Unfortunately, the Android app does not provide a means to detect android USB hub devices. If the USB chip cannot be changed, then the following would probably work.

  1. Write a JNI library that sends a control transfer directly to the hub to reset/clear the transaction translator buffer.

Unfortunately, I'm not sure if this requires rooting the device.

Beyond that, there's nothing else that comes to mind that could reset the hub/device to recover from the filled buffer beyond power cycling the USB device, if that's even possible in software.

jhlink commented 6 months ago

Okay.

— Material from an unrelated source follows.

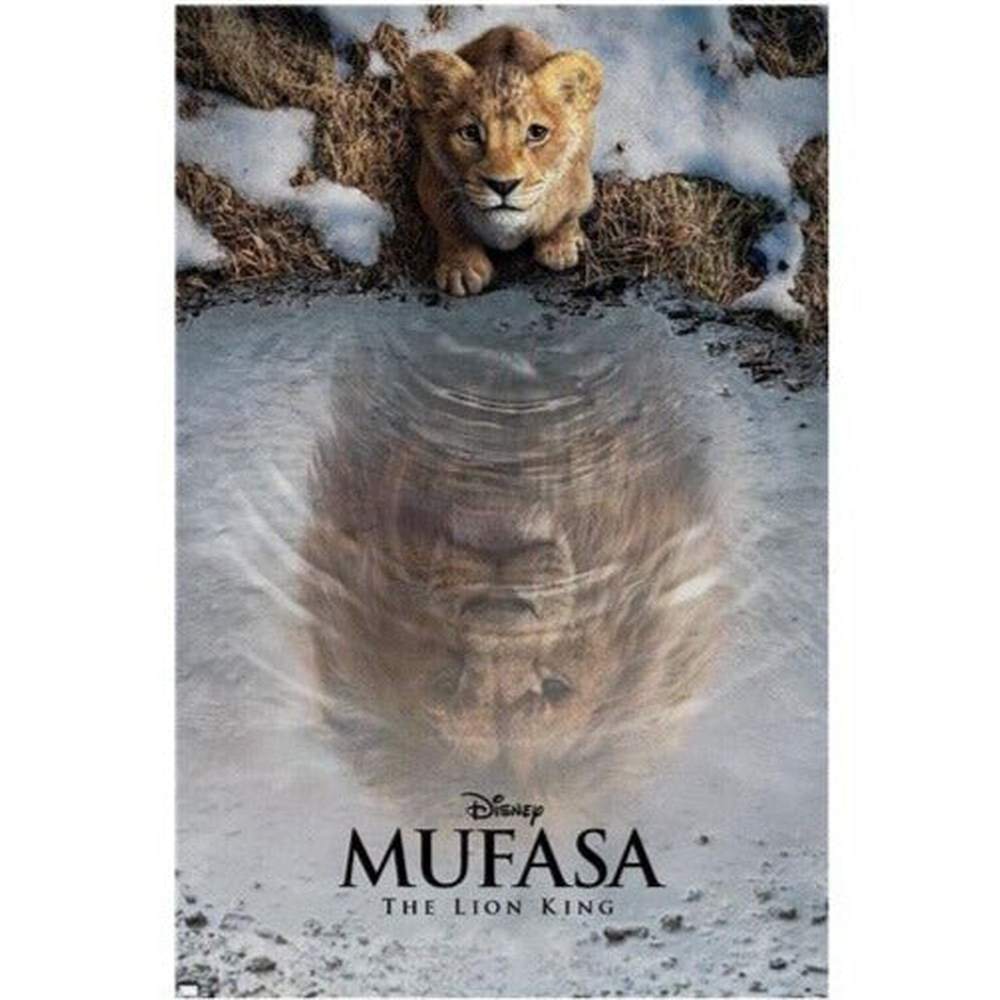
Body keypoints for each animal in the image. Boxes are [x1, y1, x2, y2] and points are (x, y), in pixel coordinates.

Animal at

I'm finally rounding out this thread. @kai-morich , I motion closing this issue. :) I'd like to put this issue to rest, please.

Abatement - Abstract

I wrote a C module using libusb and compiled a JNI library using NDK-build. I'm nearly there, but I don't recommend this approach. The effort is herculean, requires a deep understanding of low level USB protocol, USB Spec, (or at the very least a USB protocol analyzer to see USB traffic) and assumes root access to Android + ability to modify the boot.img partition.

The following is a solution to "recover" from a busy buffer aka 'get_status madness.' It doesn't resolve the root cause which is likely due to a non-standard USB-spec implementation on the USB IC but not limited to electrical issues.

If you experience these "usb get-status failed" issues, the easiest solution is to junk that USB device and find a different device with a battle-tested USB Logic implementation. Ideally, something like a certain TE USB interface/controller, where USB logic is handled through discrete state machine logic instead of error prone firmware.

If you can't do this and possess root access + ability to modify boot.img of the Android OS, then feel free to proceed.

Actions

After building the JNI module, I ran into access permission issues like many other libusb developers encountered years ago. The JNI module/Android app failed to connect to the USB device directly despite being able to connect to the device via standalone libusb C program installed and executed through ADB shell (as root).

Elevating the android app to "System" and changing the entire /dev/bus/usb path to System user friendly permissions aren't sufficient. Starting at some Android release, SELinux policies were enforced, denying unauthorized access from different contexts, like system Apps, regular apps, shell, root, etc. The SELinux policies had to be modified to grant the desired USB access to a desired app. This blog was instrumental in identifying existing policies and testing policy changes.

From there, the path is relatively straightforward. Now that the Android app can communicate directly with the USB device, a TT RESET Control transfer request, described in the USB Spec, can be sent to the USB device to recover the 'usb get_status` issue.

Conclusion

Thank you @kai-morich for your contributions and continued maintenance. I hope this investigation provided closure. It certainly has for me, accompanied with a brand new appreciation and heightened skepticism for USB boards.